Every meal offering brought to the altar must not include leaven (Leviticus 2:11). Dr. Joseph H. Hertz explains that leaven was regarded as a symbol of corruption. Leavening is a process of fermentation. Sin, the rabbis imagined, was a process of moral fermentation. The rising of the dough might be compared to the bloating of the ego. And those who have an inflated sense of self are often on the road to sin. Hence, the only offering suitable for a sacrificial offering is the unfermented kind. Unleavened bread is the ideal. It represents the pure and incorruptible. Leavened bread is flawed and undesirable.

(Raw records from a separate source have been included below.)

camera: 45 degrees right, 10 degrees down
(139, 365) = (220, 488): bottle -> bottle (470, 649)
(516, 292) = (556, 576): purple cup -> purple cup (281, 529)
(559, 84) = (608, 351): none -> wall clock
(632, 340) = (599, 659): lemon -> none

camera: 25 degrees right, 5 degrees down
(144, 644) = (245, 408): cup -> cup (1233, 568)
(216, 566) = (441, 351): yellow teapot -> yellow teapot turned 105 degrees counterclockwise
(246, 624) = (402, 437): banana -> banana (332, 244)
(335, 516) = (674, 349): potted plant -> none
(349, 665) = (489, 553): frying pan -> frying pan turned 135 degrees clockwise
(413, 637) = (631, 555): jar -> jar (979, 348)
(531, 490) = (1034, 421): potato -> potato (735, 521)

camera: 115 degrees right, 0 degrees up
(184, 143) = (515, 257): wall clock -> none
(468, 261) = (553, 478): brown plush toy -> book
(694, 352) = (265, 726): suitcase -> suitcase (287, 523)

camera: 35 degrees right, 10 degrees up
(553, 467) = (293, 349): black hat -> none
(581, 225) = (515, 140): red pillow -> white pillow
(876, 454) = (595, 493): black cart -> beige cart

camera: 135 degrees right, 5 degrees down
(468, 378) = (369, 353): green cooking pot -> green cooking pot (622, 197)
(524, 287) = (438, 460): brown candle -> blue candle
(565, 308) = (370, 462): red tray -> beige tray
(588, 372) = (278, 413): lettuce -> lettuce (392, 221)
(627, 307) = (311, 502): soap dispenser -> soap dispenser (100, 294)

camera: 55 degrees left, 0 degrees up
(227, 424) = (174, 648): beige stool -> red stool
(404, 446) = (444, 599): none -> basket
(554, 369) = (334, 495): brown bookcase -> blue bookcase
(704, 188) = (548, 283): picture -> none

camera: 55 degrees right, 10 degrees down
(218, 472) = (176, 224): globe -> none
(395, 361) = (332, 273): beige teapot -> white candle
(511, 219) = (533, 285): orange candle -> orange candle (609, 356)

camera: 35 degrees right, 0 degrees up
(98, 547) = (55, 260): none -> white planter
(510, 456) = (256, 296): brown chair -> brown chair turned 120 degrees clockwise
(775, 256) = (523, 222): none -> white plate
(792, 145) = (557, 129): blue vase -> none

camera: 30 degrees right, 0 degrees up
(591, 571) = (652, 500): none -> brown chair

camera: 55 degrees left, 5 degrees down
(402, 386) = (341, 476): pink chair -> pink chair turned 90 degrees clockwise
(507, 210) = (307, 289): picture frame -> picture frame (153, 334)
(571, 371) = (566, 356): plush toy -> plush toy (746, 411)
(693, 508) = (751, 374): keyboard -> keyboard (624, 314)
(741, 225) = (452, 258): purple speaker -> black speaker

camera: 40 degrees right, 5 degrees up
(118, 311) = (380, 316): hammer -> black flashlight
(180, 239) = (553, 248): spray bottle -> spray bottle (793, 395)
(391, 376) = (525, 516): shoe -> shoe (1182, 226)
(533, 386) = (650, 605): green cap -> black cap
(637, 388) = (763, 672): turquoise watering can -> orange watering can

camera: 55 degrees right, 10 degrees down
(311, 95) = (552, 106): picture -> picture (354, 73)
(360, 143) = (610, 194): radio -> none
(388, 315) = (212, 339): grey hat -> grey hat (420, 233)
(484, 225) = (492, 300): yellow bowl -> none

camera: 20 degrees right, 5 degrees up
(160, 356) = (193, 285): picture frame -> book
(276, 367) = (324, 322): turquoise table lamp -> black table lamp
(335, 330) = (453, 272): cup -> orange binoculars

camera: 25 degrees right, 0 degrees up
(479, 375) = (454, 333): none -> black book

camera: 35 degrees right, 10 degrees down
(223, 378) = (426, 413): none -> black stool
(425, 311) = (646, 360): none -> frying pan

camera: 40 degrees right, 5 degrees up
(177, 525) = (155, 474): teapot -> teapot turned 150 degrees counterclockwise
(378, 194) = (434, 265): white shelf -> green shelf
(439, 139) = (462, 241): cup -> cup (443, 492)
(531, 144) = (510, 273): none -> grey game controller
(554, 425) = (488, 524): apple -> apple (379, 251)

Rabbi Samson Raphael Hirsch takes the opposite view. To Hirsch, the unleavened loaves symbolize Israel’s political dependence. Unleavened bread, known as matzah, was the food of slaves. In Egypt, the Israelites lacked the luxury of time to allow their dough to rise. Hence, they ate unleavened bread. Having reached freedom, Israelites could now enjoy real bread, leavened bread. But, surprisingly, and perhaps to their chagrin, the Israelites were now commanded to bring the bread of slaves to the altar rather than the bread of free men. Hirsch argues that the lesson included in this rule is that the Israelites are not free of servitude. Rather, they have exchanged the brutal servitude of Pharaoh to the benign servitude of God. The unleavened loaves brought to the altar are a perpetual reminder to the Israelites that while saved from an earthly master, they are indebted to a heavenly master.
From Hertz’s perspective, the meal offering is an object lesson in living purely and sinlessly. From Hirsch’s perspective, the meal offering is a reminder to live in service to God. The perspectives are different but equally plausible and inspiring. And both emerge from a seemingly insignificant scriptural source.